Activity: Every record that follows should be copied exactly. No picture belongs in the copy.

((

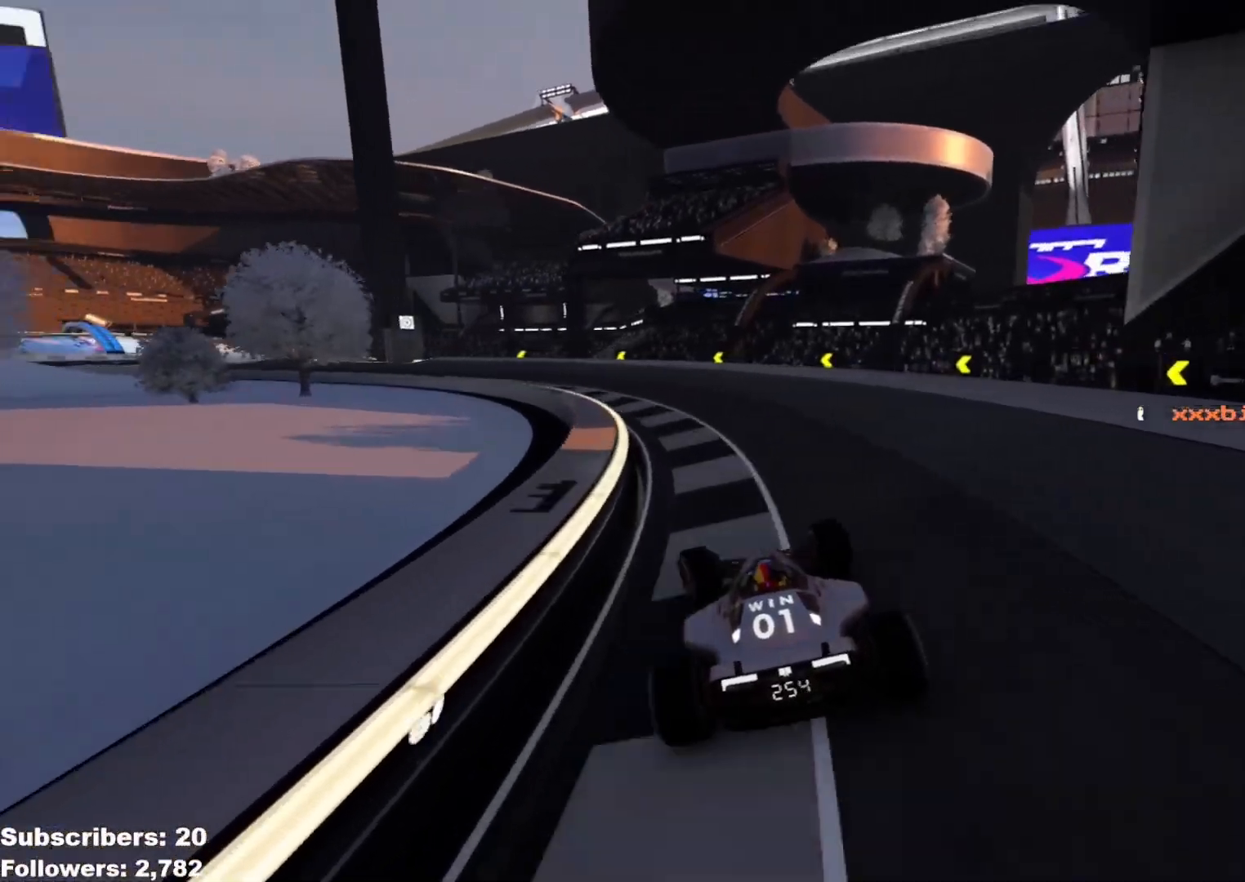
{"keys": ["left", "up"], "events": [[34, "left", "up"], [100, "left", "down"], [334, "left", "up"], [451, "left", "down"]]}
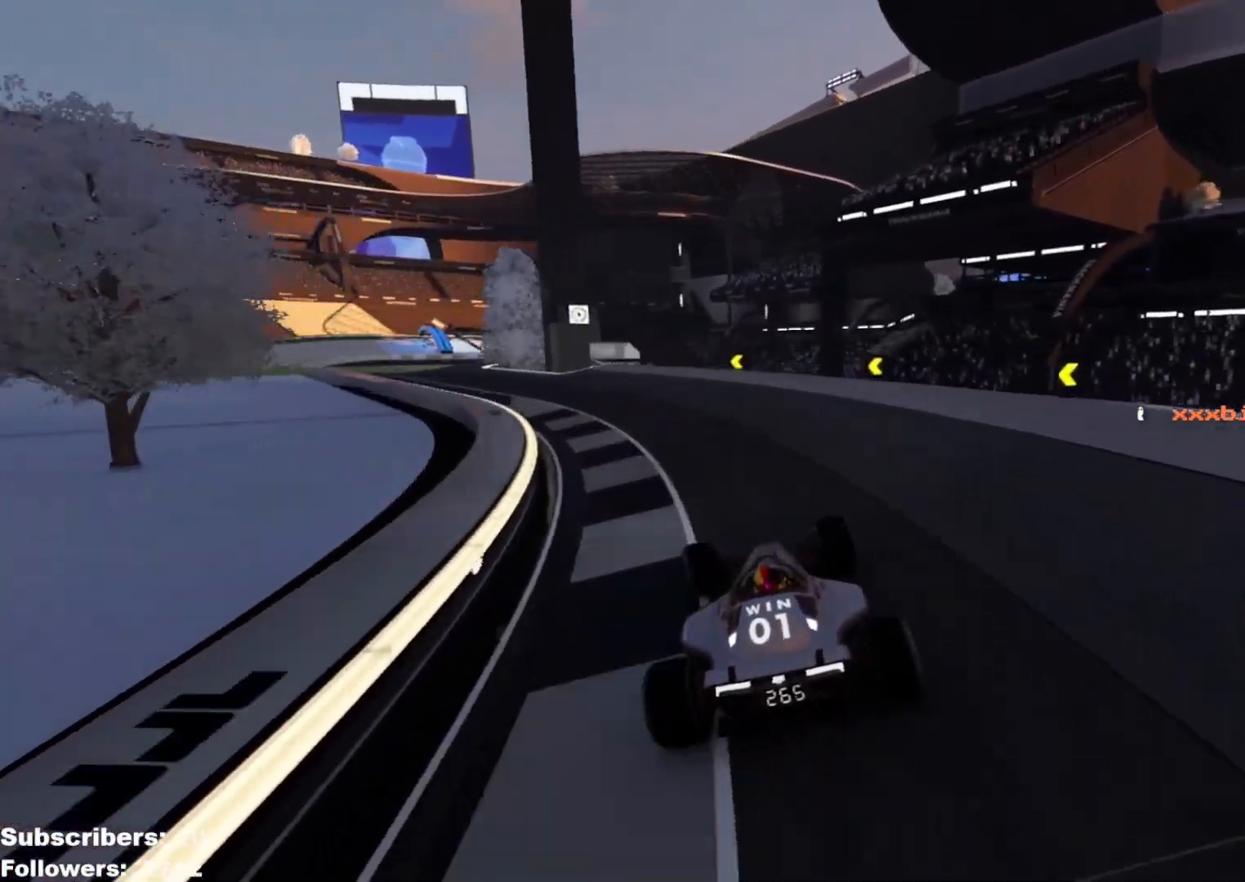
{"keys": ["right", "up"], "events": [[83, "left", "up"], [484, "right", "down"]]}
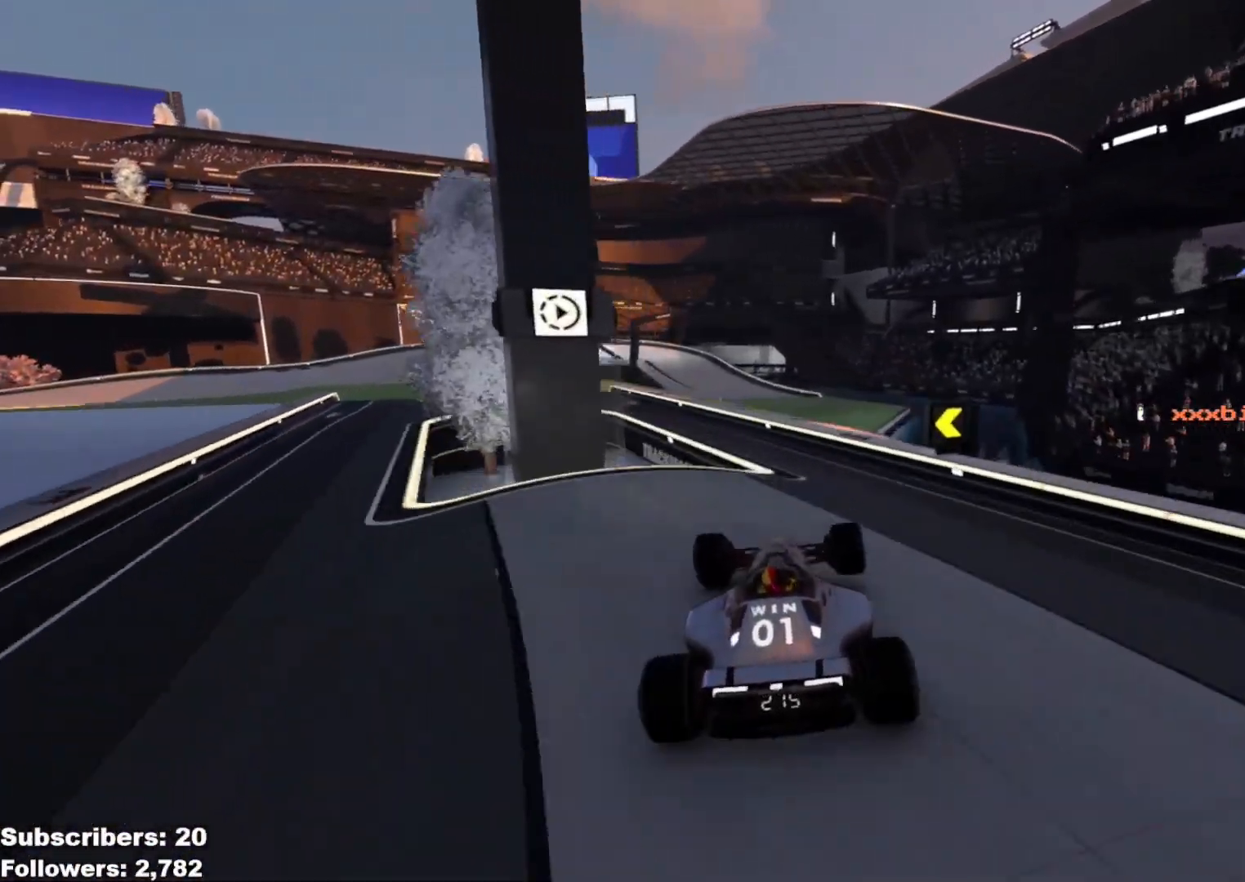
{"keys": ["up"], "events": [[434, "right", "up"]]}
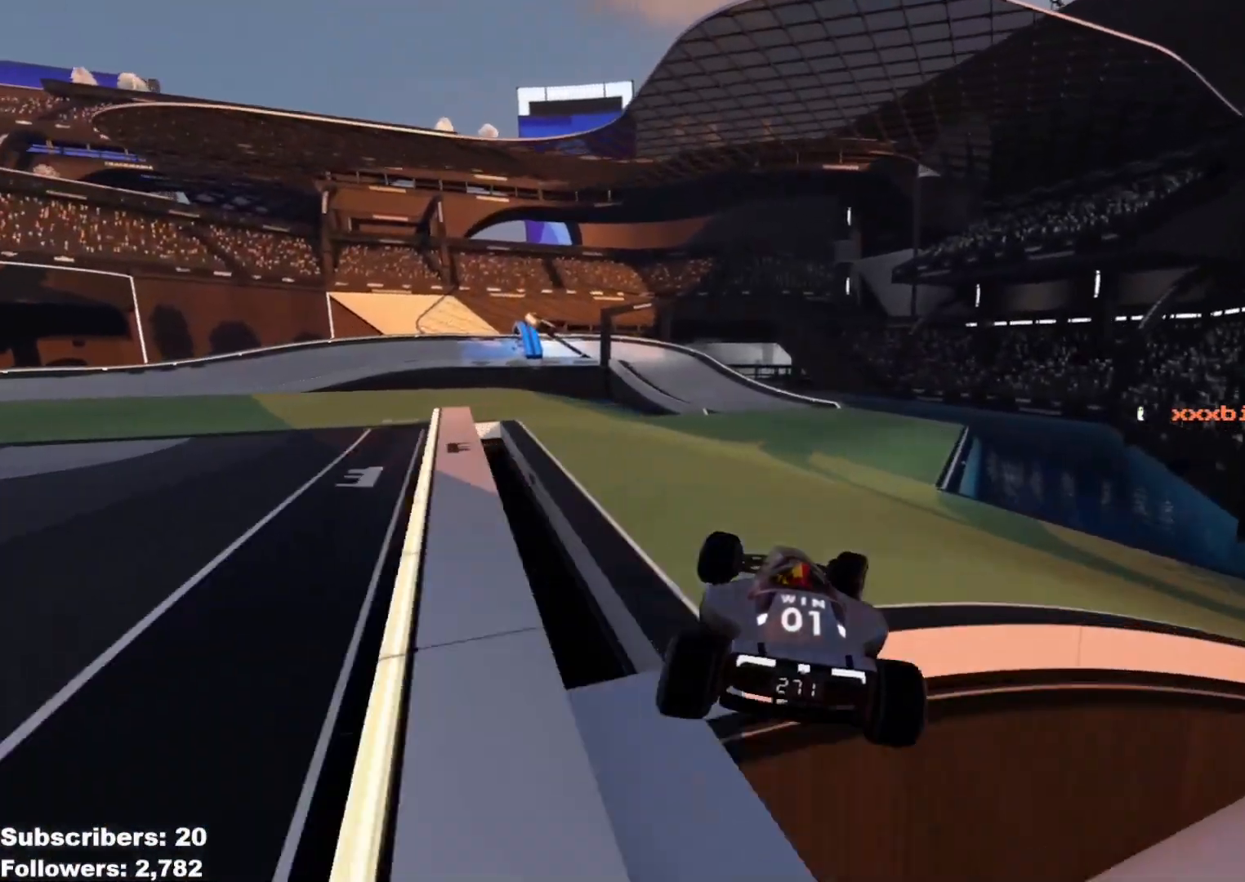
{"keys": ["up"], "events": [[283, "right", "down"], [417, "right", "up"]]}
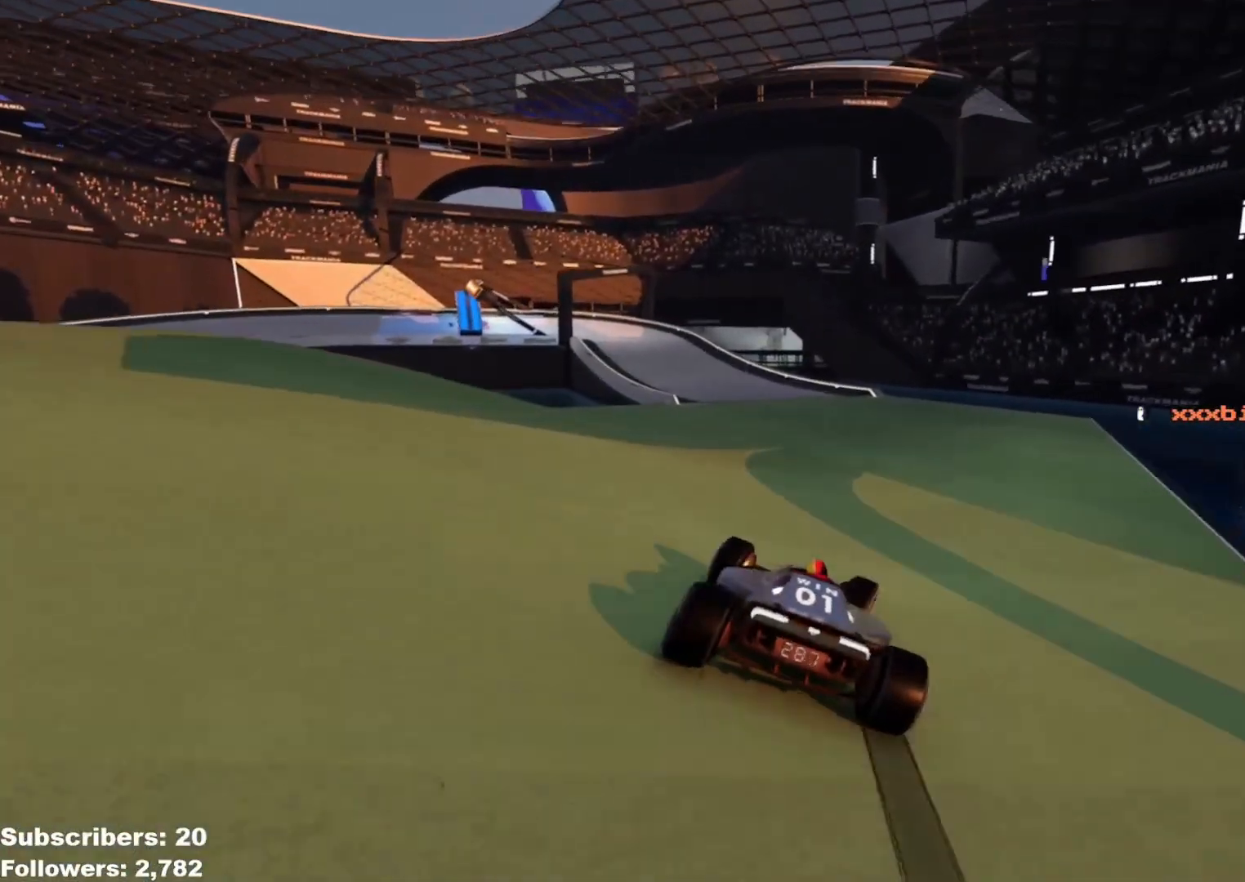
{"keys": ["left", "up"], "events": [[50, "right", "down"], [66, "right", "up"], [233, "left", "down"]]}
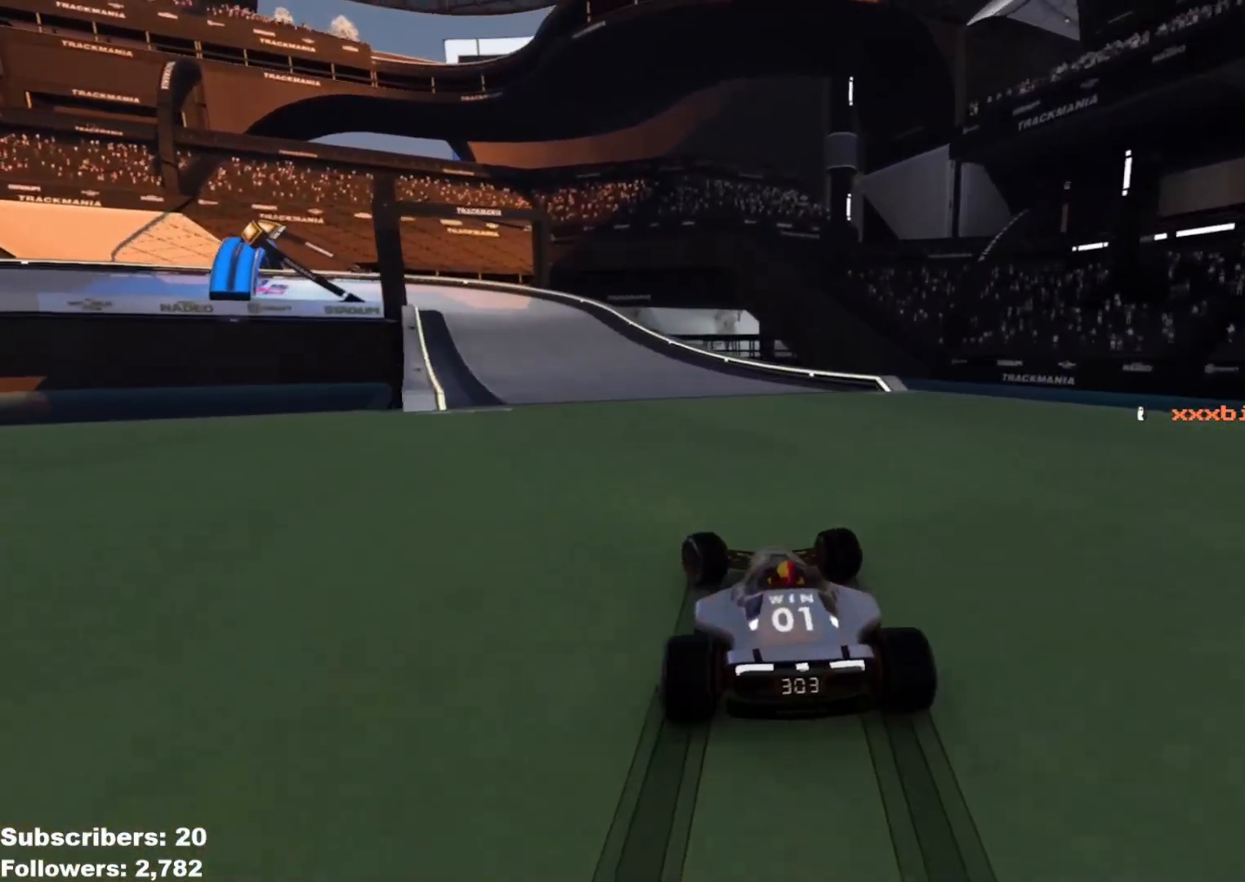
{"keys": ["down", "left", "up"], "events": [[184, "down", "down"]]}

))

Response to the task:
{"keys": ["left", "up"], "events": [[34, "left", "up"], [100, "left", "down"], [334, "left", "up"], [451, "left", "down"]]}
{"keys": ["right", "up"], "events": [[83, "left", "up"], [484, "right", "down"]]}
{"keys": ["up"], "events": [[434, "right", "up"]]}
{"keys": ["up"], "events": [[283, "right", "down"], [417, "right", "up"]]}
{"keys": ["left", "up"], "events": [[50, "right", "down"], [66, "right", "up"], [233, "left", "down"]]}
{"keys": ["down", "left", "up"], "events": [[184, "down", "down"]]}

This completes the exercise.